Manipulierte Startaufstellung: Gute Idee oder Betrug?
Tom Sykes verlangt: «Zurück zum alten System!
Seit dem Beginn der Saison 2016 sahen wir überwiegend die Werksfahrer von Kawasaki und Ducati auf dem Podium. Vergangenes Jahr gingen erdrückende 72 von 78 Podestplätzen an diese beiden Hersteller. Die restlichen sechs angelte sich Yamaha.
Dabei hat WM-Vermarkter Dorna für 2017 eine geänderte Startaufstellung für das zweite Rennen am Sonntagnachmittag eingeführt; sie ist ein Mix aus dem Resultat von Rennen 1 und dem Ergebnis der Superpole. So sollten die Rennen spannender werden.
Wie sich zeigte, ändert die neue Startaufstellung aber nichts am finalen Ergebnis. Weltmeister Jonathan Rea (Kawasaki) stürmte im zweiten Rennen in Donington Park von Startplatz 10 aus innerhalb einer Runde an die Spitze. Von Startplatz 9 aus lag er in mehreren Rennen innerhalb weniger Kurven in Front. Der Nordire konnte an der Spitze öfters unbehelligt eine One-Man-Show abziehen.
«Wir haben etwas anderes von diesem System erwartet – wahrscheinlich ist der Abstand der Top-Piloten zum Rest einfach zu groß», analysierte Dorna-Manager Daniel Carrera. «Wäre das nicht der Fall, würde das System einen anderen Rennverlauf ermöglichen. Wir wollten durch diese Änderung etwas anderes anbieten und zudem anderen Piloten die Gelegenheit geben, an der Spitze zu fahren. Dann würden mehr Piloten um die Weltmeisterschaft kämpfen.»

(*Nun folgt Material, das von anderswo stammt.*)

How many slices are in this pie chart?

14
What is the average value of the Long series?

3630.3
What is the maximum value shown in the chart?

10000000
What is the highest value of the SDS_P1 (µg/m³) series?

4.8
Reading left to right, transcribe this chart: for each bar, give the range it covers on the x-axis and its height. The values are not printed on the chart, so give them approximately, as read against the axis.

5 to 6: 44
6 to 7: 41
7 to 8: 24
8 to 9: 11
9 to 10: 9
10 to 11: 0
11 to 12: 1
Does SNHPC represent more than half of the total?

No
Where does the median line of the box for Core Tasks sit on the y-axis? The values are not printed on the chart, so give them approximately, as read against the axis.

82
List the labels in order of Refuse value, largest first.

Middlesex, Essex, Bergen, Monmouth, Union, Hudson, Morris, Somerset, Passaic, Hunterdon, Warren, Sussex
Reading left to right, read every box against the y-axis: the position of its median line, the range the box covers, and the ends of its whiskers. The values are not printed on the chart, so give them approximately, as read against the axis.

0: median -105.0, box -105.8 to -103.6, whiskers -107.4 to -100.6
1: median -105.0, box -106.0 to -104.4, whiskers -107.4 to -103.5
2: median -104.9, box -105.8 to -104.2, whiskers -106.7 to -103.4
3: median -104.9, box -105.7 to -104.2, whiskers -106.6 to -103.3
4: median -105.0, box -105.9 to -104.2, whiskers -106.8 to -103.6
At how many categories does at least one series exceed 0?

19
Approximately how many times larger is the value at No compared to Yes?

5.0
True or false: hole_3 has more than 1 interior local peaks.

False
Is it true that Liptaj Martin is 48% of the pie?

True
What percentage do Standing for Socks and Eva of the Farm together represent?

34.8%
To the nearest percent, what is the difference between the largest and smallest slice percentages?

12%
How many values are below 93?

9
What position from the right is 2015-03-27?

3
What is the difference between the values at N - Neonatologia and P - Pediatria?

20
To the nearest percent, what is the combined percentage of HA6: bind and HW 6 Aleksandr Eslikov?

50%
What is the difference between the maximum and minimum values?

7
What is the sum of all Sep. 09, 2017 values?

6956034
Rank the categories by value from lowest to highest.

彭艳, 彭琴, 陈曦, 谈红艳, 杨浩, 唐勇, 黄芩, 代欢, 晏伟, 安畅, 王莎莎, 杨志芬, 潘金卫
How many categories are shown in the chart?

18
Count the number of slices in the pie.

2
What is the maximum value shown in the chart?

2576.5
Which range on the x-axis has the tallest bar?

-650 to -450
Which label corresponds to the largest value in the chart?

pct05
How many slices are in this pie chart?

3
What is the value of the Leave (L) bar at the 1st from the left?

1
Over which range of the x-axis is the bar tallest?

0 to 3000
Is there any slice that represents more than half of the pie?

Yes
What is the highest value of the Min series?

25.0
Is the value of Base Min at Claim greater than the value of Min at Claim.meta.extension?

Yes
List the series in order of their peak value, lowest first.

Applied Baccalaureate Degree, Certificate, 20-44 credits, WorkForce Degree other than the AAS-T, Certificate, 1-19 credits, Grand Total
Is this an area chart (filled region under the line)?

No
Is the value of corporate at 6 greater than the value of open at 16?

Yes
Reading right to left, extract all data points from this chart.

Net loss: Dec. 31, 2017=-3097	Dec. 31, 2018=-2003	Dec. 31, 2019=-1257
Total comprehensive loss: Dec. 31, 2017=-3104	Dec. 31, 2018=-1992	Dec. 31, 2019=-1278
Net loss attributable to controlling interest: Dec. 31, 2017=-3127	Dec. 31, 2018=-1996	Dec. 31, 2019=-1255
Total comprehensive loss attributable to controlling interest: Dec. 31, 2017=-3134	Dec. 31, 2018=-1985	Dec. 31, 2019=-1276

Sykes: «Verwerft die Regel!»
Klar gegen die Regelung spricht sich der WM-Dritte Tom Sykes aus. «Es braucht keine veränderte Startaufstellung», hält der Engländer fest. «Als Profi sage ich: Verwerft die Idee. Es gibt zu viele Unfälle, einige Fahrer sind jetzt zu verbissen und übertreiben es. In der ersten Runde gibt es ein riesiges Durcheinander, insgesamt ändert sich aber nicht viel. Die veränderte Startaufstellung kreiert mehr Spannungsfelder und mehr Gefahr. Die Leute wurden durch die veränderte Startaufstellung in einigen Rennen um einen großen Kampf gebracht. Würden die besten Fahrer fünf Runden lang kämpfen, okay. Aber so oder so, nach einer Runde ist einer der Top-Jungs vorne. Verbessert das die Show? Ich glaube nicht. Ich meine sogar, dass es die Show zerstört.»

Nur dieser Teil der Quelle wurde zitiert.